_Problem statement_
All of the listing must be given again exactly, except that the images are dropped.

★ ★ ★ ★ ★ ★ ★

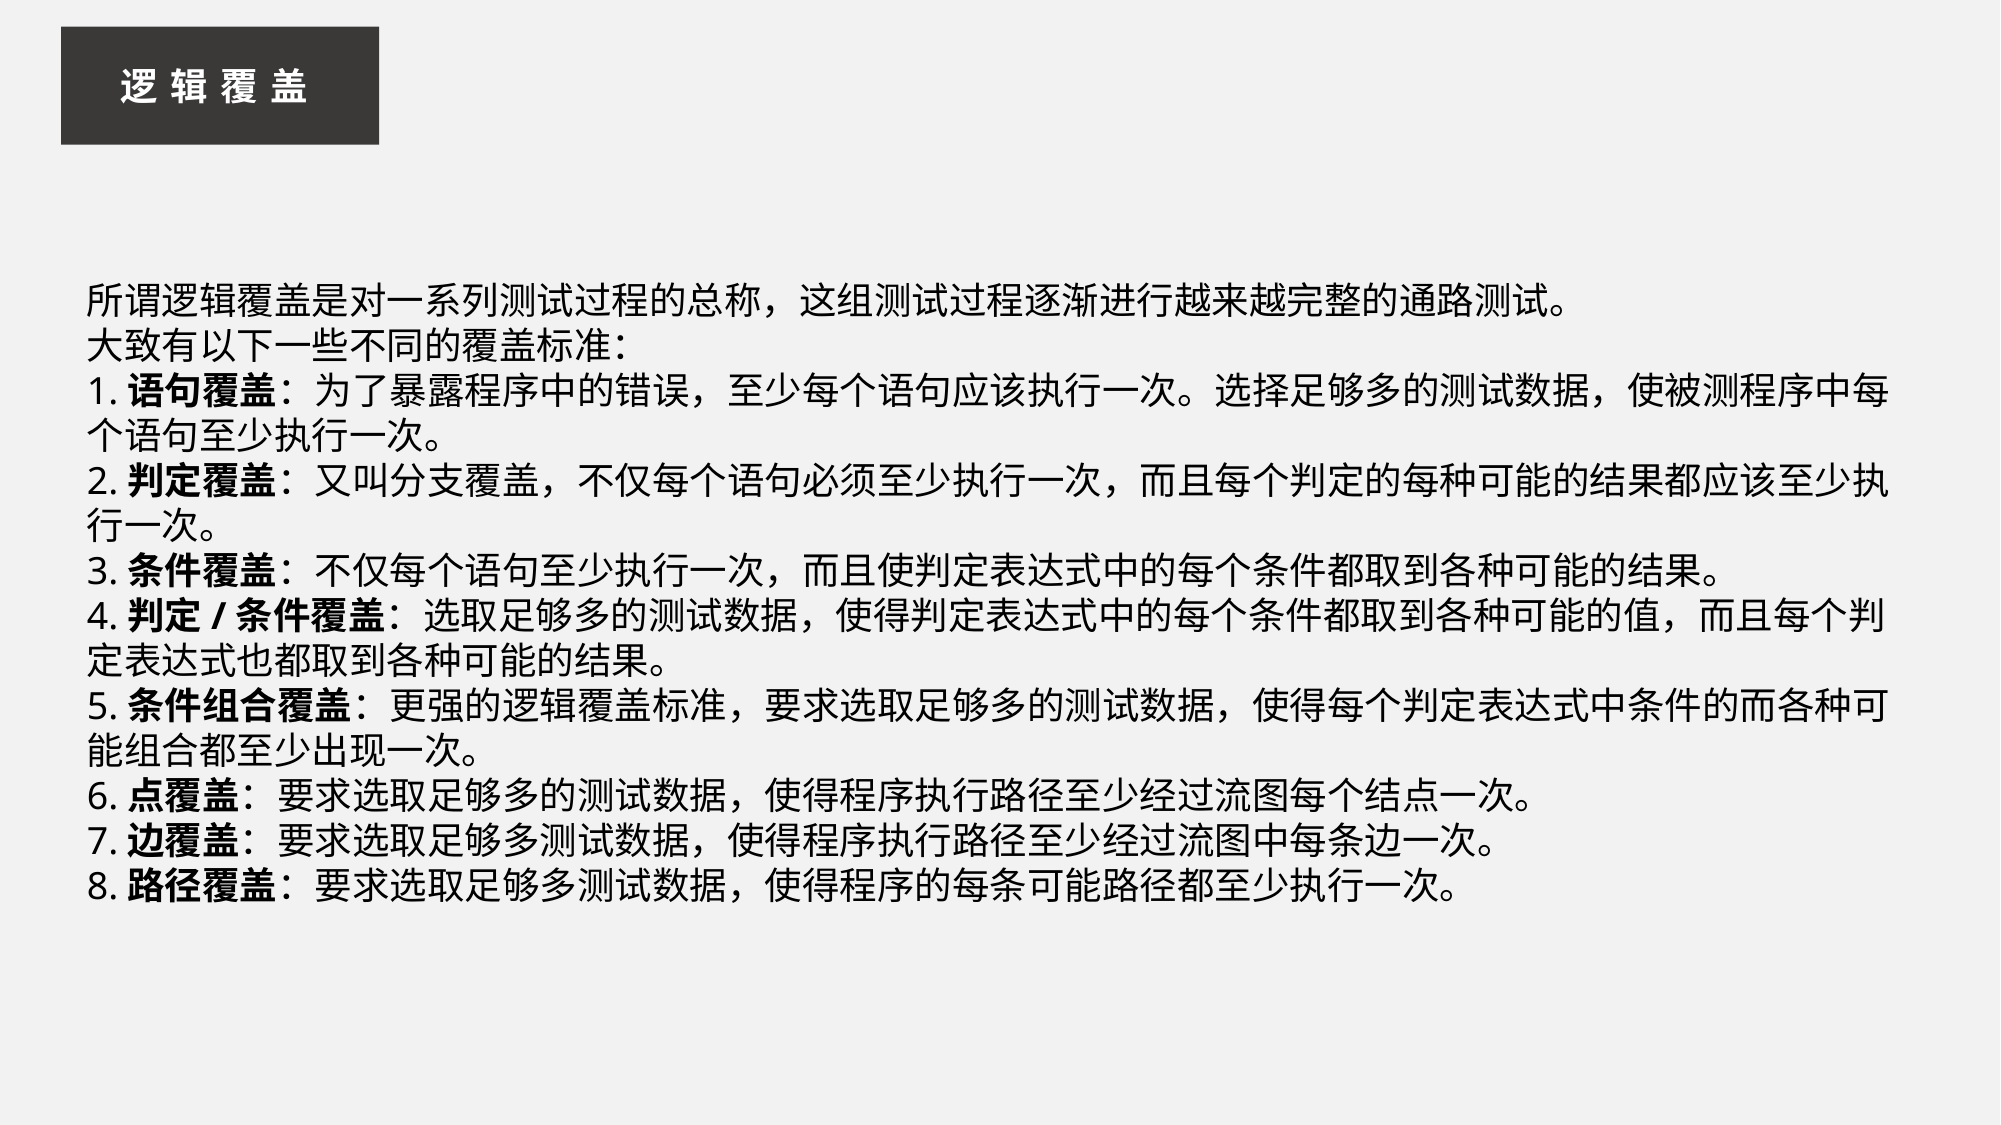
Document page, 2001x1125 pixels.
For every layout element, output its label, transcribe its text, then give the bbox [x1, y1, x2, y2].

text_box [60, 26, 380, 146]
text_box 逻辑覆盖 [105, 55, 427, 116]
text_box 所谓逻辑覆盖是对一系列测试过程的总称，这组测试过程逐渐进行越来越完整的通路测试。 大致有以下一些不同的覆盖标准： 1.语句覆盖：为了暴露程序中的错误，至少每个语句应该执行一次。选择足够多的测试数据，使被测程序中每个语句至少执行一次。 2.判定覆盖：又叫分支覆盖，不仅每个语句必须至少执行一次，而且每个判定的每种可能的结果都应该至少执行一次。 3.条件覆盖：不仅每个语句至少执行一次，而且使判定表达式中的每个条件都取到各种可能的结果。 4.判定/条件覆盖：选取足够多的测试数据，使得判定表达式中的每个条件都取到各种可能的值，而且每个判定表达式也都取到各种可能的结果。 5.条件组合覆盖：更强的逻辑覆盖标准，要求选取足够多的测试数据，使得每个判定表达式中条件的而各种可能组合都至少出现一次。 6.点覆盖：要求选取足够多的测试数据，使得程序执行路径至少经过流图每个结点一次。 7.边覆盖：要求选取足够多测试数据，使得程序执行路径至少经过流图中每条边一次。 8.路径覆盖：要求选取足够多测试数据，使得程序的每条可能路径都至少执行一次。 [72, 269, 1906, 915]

★ ★ ★ ★ ★ ★ ★

_Result below_
Document page, 2001x1125 pixels.
For every layout element, output its label, transcribe its text, then give the bbox [x1, y1, x2, y2].

text_box [60, 26, 380, 146]
text_box 逻辑覆盖 [105, 55, 427, 116]
text_box 所谓逻辑覆盖是对一系列测试过程的总称，这组测试过程逐渐进行越来越完整的通路测试。 大致有以下一些不同的覆盖标准： 1.语句覆盖：为了暴露程序中的错误，至少每个语句应该执行一次。选择足够多的测试数据，使被测程序中每个语句至少执行一次。 2.判定覆盖：又叫分支覆盖，不仅每个语句必须至少执行一次，而且每个判定的每种可能的结果都应该至少执行一次。 3.条件覆盖：不仅每个语句至少执行一次，而且使判定表达式中的每个条件都取到各种可能的结果。 4.判定/条件覆盖：选取足够多的测试数据，使得判定表达式中的每个条件都取到各种可能的值，而且每个判定表达式也都取到各种可能的结果。 5.条件组合覆盖：更强的逻辑覆盖标准，要求选取足够多的测试数据，使得每个判定表达式中条件的而各种可能组合都至少出现一次。 6.点覆盖：要求选取足够多的测试数据，使得程序执行路径至少经过流图每个结点一次。 7.边覆盖：要求选取足够多测试数据，使得程序执行路径至少经过流图中每条边一次。 8.路径覆盖：要求选取足够多测试数据，使得程序的每条可能路径都至少执行一次。 [72, 269, 1906, 915]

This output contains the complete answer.